Although it recently lost out on a $600m pitch for Walgreens to WPP, Sadoun also said strong new business momentum – which seen Publicis pick up the likes of Kraft-Heinz, Pfizer and Visa in 2020 – contributed to a better bottom line.
In markets like the UK, Publicis was among those hit by coronavirus-related redundancies at the start of last year. As well as staff cuts, around 6000 senior executives seen volunteered to have their pay temporarily slashed as part of a €500m plan to cut costs.

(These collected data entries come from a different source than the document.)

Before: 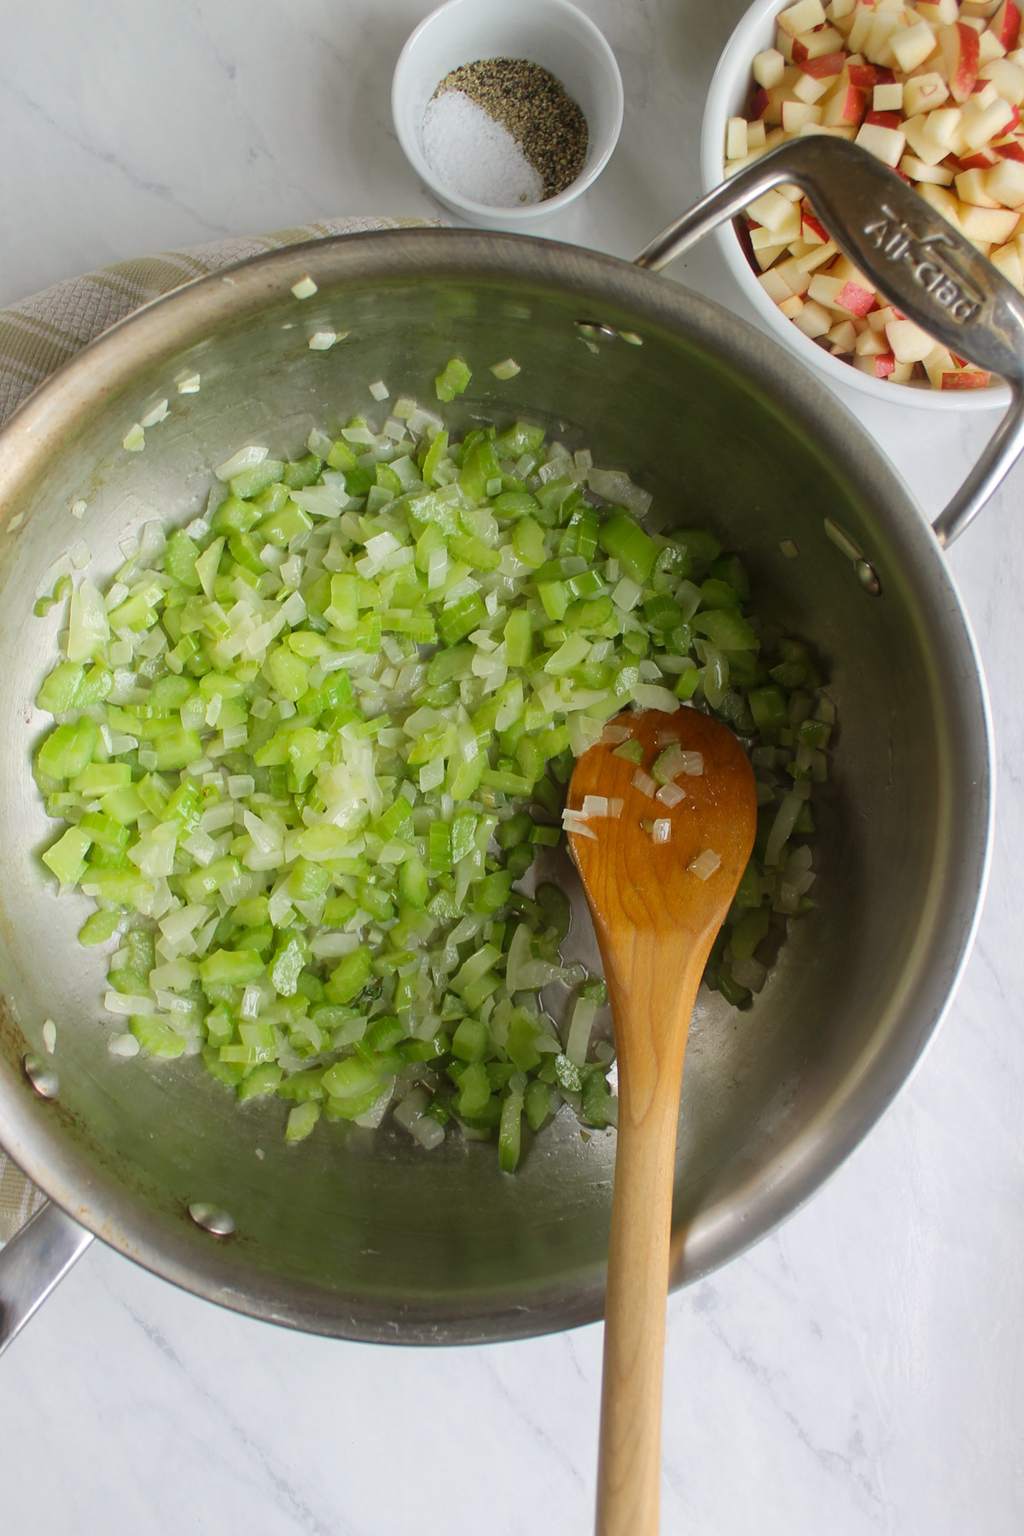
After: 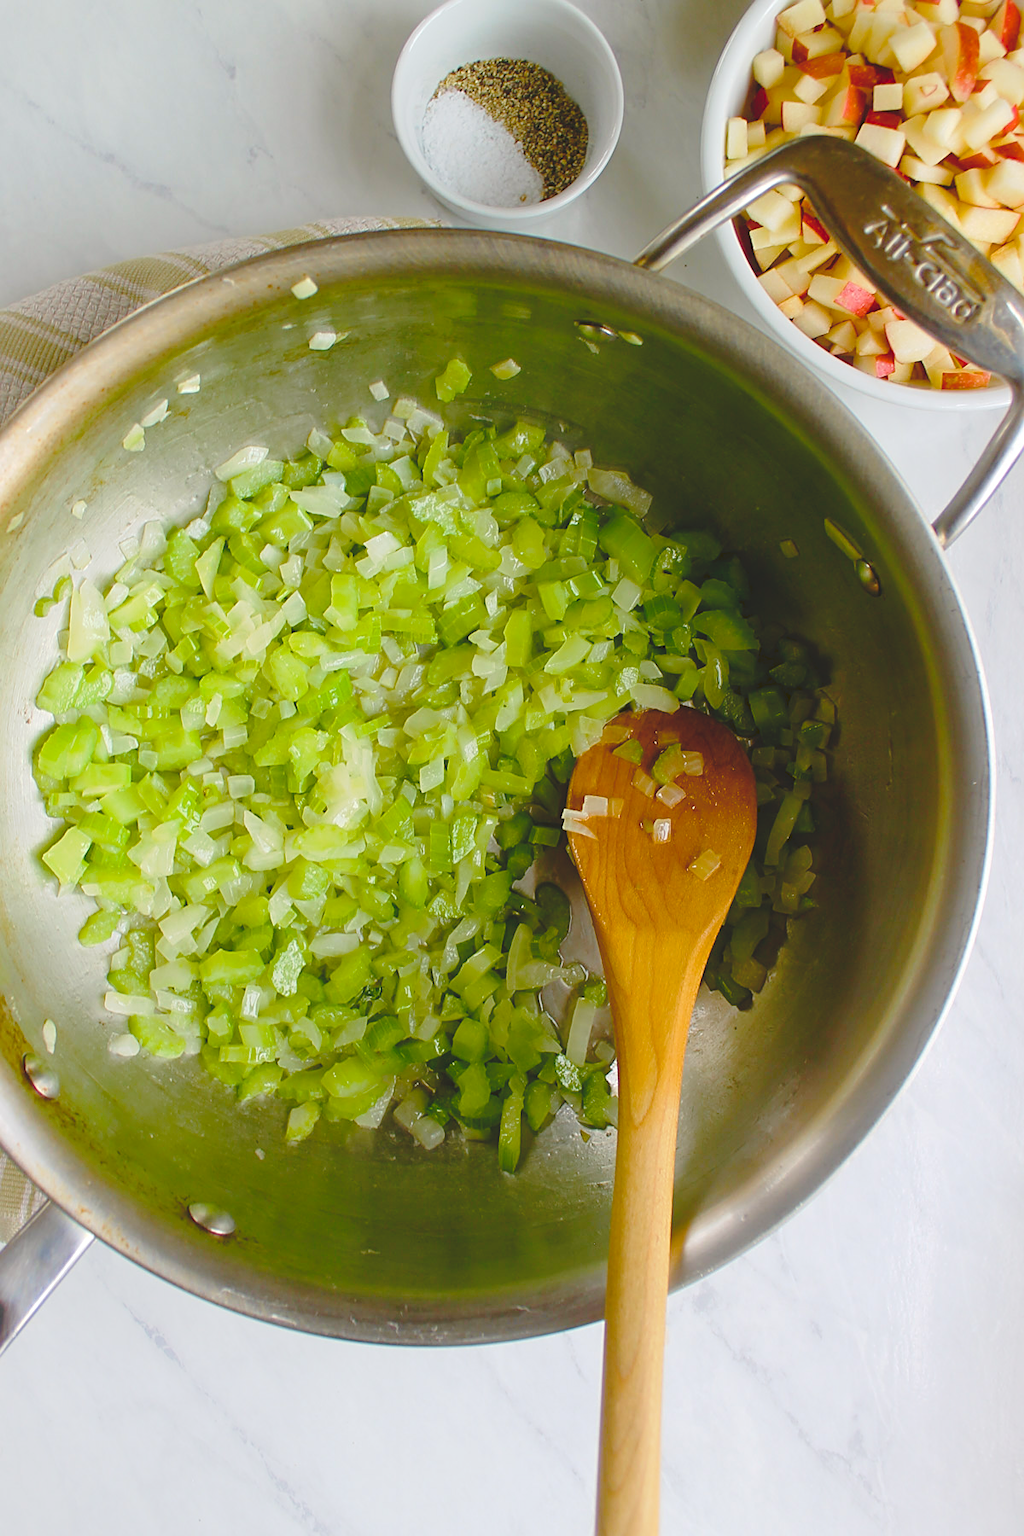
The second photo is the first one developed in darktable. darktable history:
sharpen: on, module defaults
tone curve: curves: ch0 [(0, 0) (0.003, 0.128) (0.011, 0.133) (0.025, 0.133) (0.044, 0.141) (0.069, 0.152) (0.1, 0.169) (0.136, 0.201) (0.177, 0.239) (0.224, 0.294) (0.277, 0.358) (0.335, 0.428) (0.399, 0.488) (0.468, 0.55) (0.543, 0.611) (0.623, 0.678) (0.709, 0.755) (0.801, 0.843) (0.898, 0.91) (1, 1)], preserve colors none
color balance rgb: perceptual saturation grading › global saturation 20%, perceptual saturation grading › highlights -25%, perceptual saturation grading › shadows 50.52%, global vibrance 40.24%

Following its “sustainable” performance, in which it did not accept any state aid from the French government, it will repay every salary sacrifice in full and set aside a higher bonus pool to “fairly reward” its teams.
Taking 2021 at face value
With vaccines being rolled out at differing speed across markets and ad spend recovery set to stall until the latter half of the year, Sadoun is cautious about the remainder of 2021, which he acknowledges could be even “tougher” than last.
He hopes that investment in an integrated model and a focus on talent will help shield the business from the worst of the impact and protect clients too. One certain thing is that he is predicting a return to ‘normal’ any time soon.
“I like to think of Q1 for 2021 as being more like another quarter of 2020. [As an industry] we shouldn’t look at 2021 as a year in itself, we should group it with 2020 and think of this like 24 months that represents a particular moment. Until we know how this is all going to end – which we don’t – then taking care of our people, accelerating for clients and protecting our structure are the only things that matter.”
With rumours of a Publicis sale put to bed, for now, Sadoun says that more acquisitions may be on the horizon for the business but these will be targeted towards smaller companies rather than beasts like Epsilon or Razorfish.
He said: “Our transformation in terms of assets is completed, we have what we need to transform. We will be looking at small businesses in data and commerce that will help us accelerate the international development of Epsilon.”
“When you see [the growth Epsilon is driving the US] it’s proof that we are moving in the right direction.”